BEGIN DATASET

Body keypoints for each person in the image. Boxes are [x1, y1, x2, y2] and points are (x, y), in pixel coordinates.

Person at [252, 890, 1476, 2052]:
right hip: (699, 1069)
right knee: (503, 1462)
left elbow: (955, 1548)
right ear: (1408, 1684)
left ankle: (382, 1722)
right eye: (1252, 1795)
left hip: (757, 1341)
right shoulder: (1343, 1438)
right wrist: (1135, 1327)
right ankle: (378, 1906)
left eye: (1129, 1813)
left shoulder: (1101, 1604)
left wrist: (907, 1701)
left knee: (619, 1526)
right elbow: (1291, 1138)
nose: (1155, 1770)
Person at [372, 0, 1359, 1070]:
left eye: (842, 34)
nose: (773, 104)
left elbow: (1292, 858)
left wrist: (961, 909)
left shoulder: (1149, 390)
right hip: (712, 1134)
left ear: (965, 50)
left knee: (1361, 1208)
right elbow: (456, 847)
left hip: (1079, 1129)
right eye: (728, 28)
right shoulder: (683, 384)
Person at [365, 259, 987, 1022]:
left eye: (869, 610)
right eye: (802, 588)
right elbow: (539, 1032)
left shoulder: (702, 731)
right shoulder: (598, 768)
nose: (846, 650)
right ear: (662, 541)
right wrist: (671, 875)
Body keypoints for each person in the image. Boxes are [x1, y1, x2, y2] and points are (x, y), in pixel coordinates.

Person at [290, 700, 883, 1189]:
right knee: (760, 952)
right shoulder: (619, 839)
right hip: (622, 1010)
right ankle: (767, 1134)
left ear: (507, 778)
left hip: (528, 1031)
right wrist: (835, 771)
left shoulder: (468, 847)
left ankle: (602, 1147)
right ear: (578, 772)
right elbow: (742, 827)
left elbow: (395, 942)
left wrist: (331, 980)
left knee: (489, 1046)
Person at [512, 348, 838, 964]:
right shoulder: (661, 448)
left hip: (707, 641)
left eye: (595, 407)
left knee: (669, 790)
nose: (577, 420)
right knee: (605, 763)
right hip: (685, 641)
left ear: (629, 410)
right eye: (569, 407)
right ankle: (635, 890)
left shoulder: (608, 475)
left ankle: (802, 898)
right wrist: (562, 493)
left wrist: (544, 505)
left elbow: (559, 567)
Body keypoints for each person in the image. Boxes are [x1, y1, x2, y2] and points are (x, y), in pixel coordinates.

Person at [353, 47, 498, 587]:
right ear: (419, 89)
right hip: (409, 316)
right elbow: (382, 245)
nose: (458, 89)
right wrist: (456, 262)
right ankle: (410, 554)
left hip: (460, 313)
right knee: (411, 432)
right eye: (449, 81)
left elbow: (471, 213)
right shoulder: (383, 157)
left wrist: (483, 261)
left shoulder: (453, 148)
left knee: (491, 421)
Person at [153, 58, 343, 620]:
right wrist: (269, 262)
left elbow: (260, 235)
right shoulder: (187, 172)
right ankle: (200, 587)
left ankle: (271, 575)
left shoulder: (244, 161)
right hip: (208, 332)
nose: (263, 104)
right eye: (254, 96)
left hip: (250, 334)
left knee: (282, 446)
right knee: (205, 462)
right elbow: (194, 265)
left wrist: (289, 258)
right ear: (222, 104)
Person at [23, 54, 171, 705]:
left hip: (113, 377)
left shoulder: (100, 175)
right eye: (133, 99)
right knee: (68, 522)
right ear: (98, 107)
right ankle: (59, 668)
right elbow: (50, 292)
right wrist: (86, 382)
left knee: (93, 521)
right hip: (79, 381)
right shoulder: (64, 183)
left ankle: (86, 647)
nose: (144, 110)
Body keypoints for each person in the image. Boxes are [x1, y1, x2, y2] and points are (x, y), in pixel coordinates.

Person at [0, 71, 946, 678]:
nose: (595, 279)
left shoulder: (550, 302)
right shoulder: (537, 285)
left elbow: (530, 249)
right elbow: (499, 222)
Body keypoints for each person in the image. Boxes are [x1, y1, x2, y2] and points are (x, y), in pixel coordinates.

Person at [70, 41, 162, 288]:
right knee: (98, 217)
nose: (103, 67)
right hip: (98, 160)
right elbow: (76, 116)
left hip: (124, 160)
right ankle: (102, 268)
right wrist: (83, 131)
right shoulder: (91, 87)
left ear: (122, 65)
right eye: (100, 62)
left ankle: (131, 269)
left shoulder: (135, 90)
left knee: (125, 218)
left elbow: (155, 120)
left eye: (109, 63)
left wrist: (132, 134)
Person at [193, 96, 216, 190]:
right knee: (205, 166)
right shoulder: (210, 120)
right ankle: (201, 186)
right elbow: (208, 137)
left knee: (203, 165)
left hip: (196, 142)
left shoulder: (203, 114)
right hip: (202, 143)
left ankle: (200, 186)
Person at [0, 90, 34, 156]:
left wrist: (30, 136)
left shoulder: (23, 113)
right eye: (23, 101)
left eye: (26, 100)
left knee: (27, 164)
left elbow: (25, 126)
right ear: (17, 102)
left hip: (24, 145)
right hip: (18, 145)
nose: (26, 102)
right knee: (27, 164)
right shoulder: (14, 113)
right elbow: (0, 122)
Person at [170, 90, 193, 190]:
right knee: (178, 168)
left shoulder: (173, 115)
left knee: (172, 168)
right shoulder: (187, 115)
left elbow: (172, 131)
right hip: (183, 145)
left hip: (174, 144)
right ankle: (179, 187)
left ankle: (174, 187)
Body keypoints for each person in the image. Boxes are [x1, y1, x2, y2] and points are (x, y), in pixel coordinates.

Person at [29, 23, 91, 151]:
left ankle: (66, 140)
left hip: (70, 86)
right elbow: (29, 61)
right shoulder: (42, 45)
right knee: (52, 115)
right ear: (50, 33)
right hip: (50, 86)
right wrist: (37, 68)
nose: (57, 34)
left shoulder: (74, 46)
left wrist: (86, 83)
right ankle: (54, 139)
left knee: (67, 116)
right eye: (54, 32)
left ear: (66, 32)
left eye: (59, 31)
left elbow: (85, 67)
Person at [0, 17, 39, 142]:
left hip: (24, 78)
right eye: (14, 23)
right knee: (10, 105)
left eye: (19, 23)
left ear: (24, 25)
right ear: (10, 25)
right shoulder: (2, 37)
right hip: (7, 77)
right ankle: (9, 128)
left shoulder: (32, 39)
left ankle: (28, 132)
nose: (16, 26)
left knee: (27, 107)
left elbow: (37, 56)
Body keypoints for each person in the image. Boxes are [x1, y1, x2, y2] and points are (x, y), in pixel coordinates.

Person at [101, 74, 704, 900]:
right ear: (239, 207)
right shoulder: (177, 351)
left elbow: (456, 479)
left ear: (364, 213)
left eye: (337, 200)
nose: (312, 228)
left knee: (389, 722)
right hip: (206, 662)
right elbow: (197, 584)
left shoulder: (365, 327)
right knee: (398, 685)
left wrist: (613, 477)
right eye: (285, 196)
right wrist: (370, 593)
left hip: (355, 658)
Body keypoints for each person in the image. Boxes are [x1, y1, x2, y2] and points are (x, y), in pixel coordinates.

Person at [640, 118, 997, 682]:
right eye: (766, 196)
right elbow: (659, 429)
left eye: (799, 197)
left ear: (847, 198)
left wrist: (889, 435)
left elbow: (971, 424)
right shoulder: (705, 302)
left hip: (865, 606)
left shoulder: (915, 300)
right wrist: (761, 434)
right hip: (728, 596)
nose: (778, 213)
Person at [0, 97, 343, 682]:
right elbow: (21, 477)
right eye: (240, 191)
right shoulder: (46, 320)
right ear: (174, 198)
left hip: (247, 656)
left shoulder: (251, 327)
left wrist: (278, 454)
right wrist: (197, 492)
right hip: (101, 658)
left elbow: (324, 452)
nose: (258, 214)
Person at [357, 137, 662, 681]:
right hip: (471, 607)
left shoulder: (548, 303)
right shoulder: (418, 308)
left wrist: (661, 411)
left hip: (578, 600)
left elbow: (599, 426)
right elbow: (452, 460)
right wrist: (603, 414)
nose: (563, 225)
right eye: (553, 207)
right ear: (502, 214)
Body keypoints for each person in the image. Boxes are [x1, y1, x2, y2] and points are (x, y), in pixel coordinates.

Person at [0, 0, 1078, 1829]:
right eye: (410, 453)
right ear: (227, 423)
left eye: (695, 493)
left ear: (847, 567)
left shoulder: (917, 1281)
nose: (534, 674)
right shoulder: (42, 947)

END DATASET

__TASK TO COMPLETE__: Using the records above, please retype only the run of lines from the line holding "right hip: (728, 596)" through the last line, both ends included.

__SOLUTION__:
right hip: (728, 596)
nose: (778, 213)
Person at [0, 97, 343, 682]:
right elbow: (21, 477)
right eye: (240, 191)
right shoulder: (46, 320)
right ear: (174, 198)
left hip: (247, 656)
left shoulder: (251, 327)
left wrist: (278, 454)
right wrist: (197, 492)
right hip: (101, 658)
left elbow: (324, 452)
nose: (258, 214)
Person at [357, 137, 662, 681]:
right hip: (471, 607)
left shoulder: (548, 303)
right shoulder: (418, 308)
left wrist: (661, 411)
left hip: (578, 600)
left elbow: (599, 426)
right elbow: (452, 460)
right wrist: (603, 414)
nose: (563, 225)
right eye: (553, 207)
right ear: (502, 214)
Body keypoints for each person in the image. Boxes are [x1, y1, x2, y2] and points are (x, y), in pixel coordinates.

Person at [0, 0, 1078, 1829]:
right eye: (410, 453)
right ear: (227, 423)
left eye: (695, 493)
left ear: (847, 567)
left shoulder: (917, 1281)
nose: (534, 674)
right shoulder: (42, 947)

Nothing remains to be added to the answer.